Google’s CoCa: a new crash
The Contrastive Captioners model is the heiress of CLIP and SimVLM. It is able to work with both graphic and textual information, and solves a large set of tasks: from generating captions to images to answering questions about videos. A new approach to pre-trained multimodal models allowed Google developers to achieve 91% top-1 accuracy in the task of classifying images on the ImageNet dataset.
Michael’s comment
An elegant solution based on familiar approaches, combines two paradigms: contrastive learning and encoder-decoder approach. It seems that ImageNet will soon turn into a training dataset like MNIST, and you will need to look for something more serious.
Flying over the Flamingo Nest
www.deepmind.com/blog/tackling-multiple-tasks-with-a-single-visual-language-model
The new multimodal SotA model from DeepMind solves complex visual and textual problems with the help of a couple of specific examples. And without additional training.

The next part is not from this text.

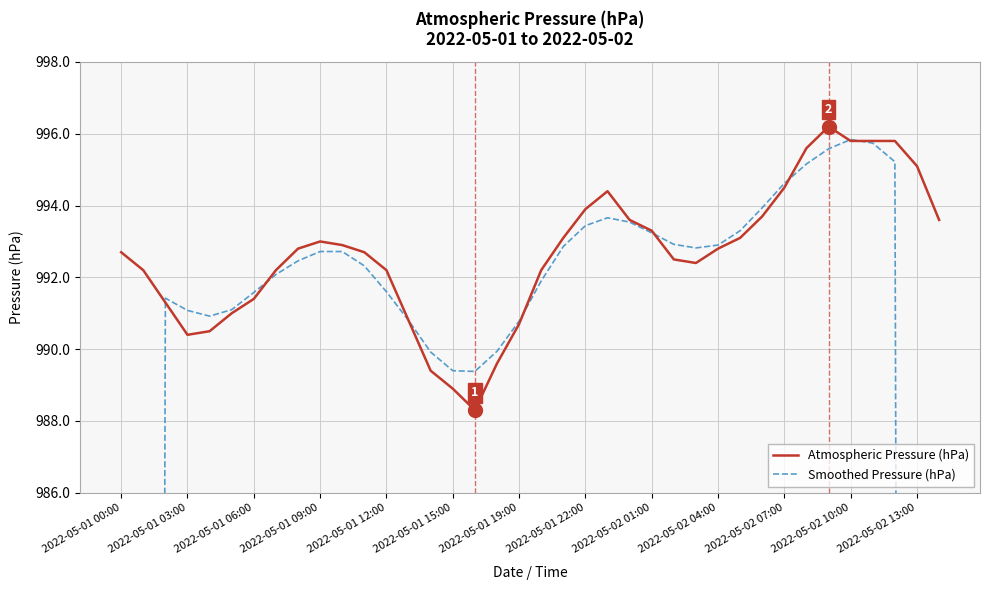

True or false: Smoothed Pressure (hPa) and Atmospheric Pressure (hPa) intersect in this chart.

True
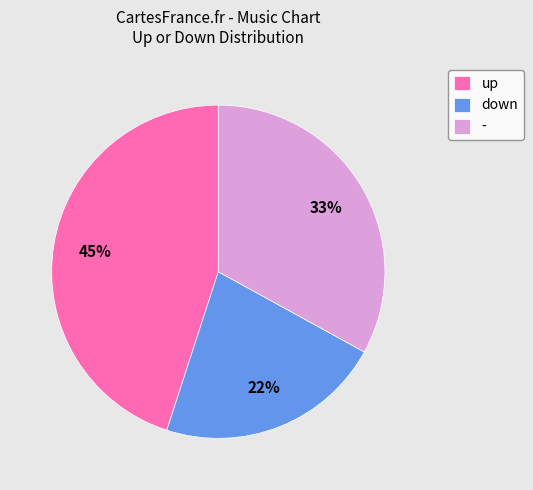

Which has a higher value, - or down?

-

In addition to traditional uses — such as classification — Flamingo can even support a small dialogue about the content of the image. And clarify your answers if you point out mistakes to her.
Michael’s comment
Models like Flamingo can bring quite practical benefits to society. Multimodal solutions are necessary for AI applications such as helping visually impaired people solve everyday problems or improving algorithms for searching for dangerous content on the Internet.
How to tame a transformer
github.com/google-research/big_vision
Google Research has opened access to its code base for training large-scale machine vision models on Cloud TPU virtual machines. Now interested users will be able to see the source code of ViT, LiT, MLP-Mixer and other large AI projects. This will allow you to conduct new research in the field of CV on a reliable foundation, launching training on almost any amount of equipment: from 1 GPU to 2048 TPU.
Michael’s comment
Important news about big models in open source. Thanks to Big Vision, the community has new opportunities to experiment and search for something fundamentally new by saving time on the preparation of the training pipeline.
Can a robot write a symphony?
arxiv.org/pdf/2205.05448.pdf
Scientists from the AI Department of the Central Conservatory of China presented a SymphonyNet model designed to generate symphonic music. The approach is based on traditional text generation solutions adapted to the specifics of the task. In particular, the developers propose to use a linear transformer for processing ultra-long sequences and modified Byte Pair Encoding algorithm.
Michael’s comment
In addition to generating music, such models can be used in more mundane tasks. For example, for analyzing and predicting time series. In the end, why is the flow of indicators from hundreds of sensors not a symphony?